Collecting Results of Cross Validation

violaw · October 24, 2014, 8:36am

Hi, I have a simple dataset on which I apply M5Rules. To figure out which rules might be best, I tried to use Cross Validation consisting of 10 rules. I attached a picture of my workflow. Is there a way to collect the rules as well as the R^2 (errors) of all loops? Thanks a lot!!

workflow2.png

Ergonomist · October 24, 2014, 10:21am

Hi Violaw,

below a snapshot showing my solution for R randomForests - best I could come up with so far. "Java Edit Variable" appends the filename with the iteration number. Hope this helps.

Cheers
E

thor · October 24, 2014, 11:23am

Actually, we could add an optional input port to the X-Aggregator that collects the model in each iteration. A third output port could then have a data table with the model from each iteration in a row. They can then be extracted with the "Cell to Model" node lateron. I will open a feature request.

Aaron_Hart · October 24, 2014, 1:01pm

And in the mean time, here is a workround based on a counting loop start for k-fold cross validation with whatever scoring statistics you want.

violaw · October 24, 2014, 1:33pm

Hi, thanks a lot for the fast response!

The workflow above looks really complicated. I am quite new to knime so please forgive my stupid questions but

- Why do you extract variables before starting the loop?

- What did you write into the Java Snippet?

Thanks, Viola

violaw · October 24, 2014, 1:35pm

And thanks for the workaround!
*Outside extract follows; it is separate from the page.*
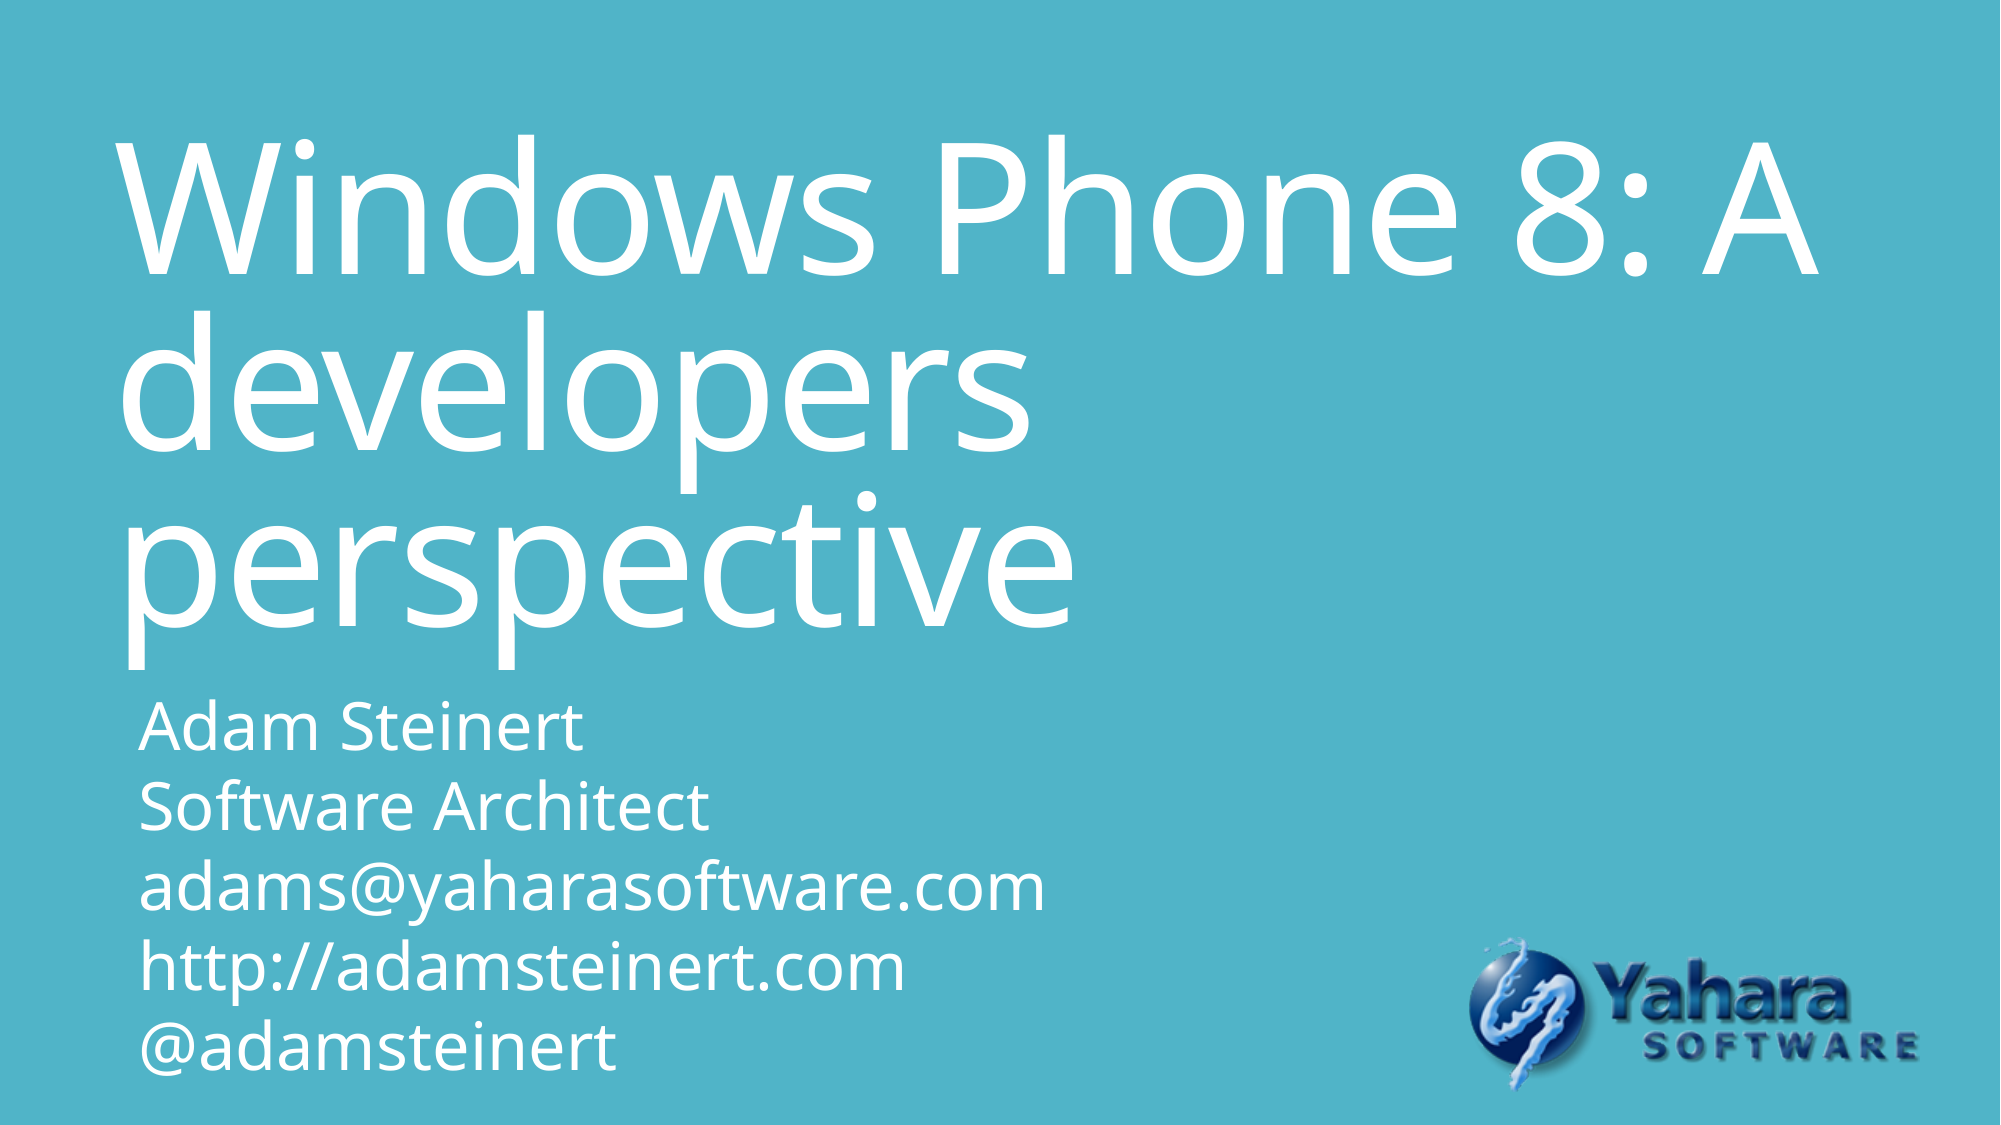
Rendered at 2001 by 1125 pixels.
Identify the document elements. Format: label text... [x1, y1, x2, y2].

picture [1469, 937, 1920, 1093]
title Windows Phone 8: A developers perspective [98, 126, 1868, 677]
text_box Adam Steinert Software Architect adams@yaharasoftware.com http://adamsteinert.com @adamsteinert [123, 676, 1522, 1091]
However, does it collect information about the model itself or only about the model evaluation?

Aaron_Hart · October 24, 2014, 2:15pm

Just the evaluation, but there is no reason not to take the model too. Just add a Model to Cell node, and a Column Appender to join the model to it's scoring results.

Ergonomist · October 24, 2014, 2:50pm

Hi Viola,

As for the questions about my version of the workaround:

Extracting variables is just to keep the sync between tem dir creation and the Xval start node. Aaron does something similar with "extract table dimensions" inside the metanode.
The "Java Edit Variable" node only numbers the molde files kept on disk with the following one-liner:
return $${Stemp_path}$$ + "\\" + $${IcurrentIteration}$$ + ".model";
Finally, I noticed that I didn't document my metanode - expanded below for clarity.

I dislike having to use the file system in my workaround, but I like that it's minimalistic on the code side. Thorsten, making this a feature request is a great idea, thanks! :-)

Cheers,
E

violaw · October 24, 2014, 2:53pm

Hi, thanks for the comments! I now have a working version, which I attached below :-)

finalworkflow.png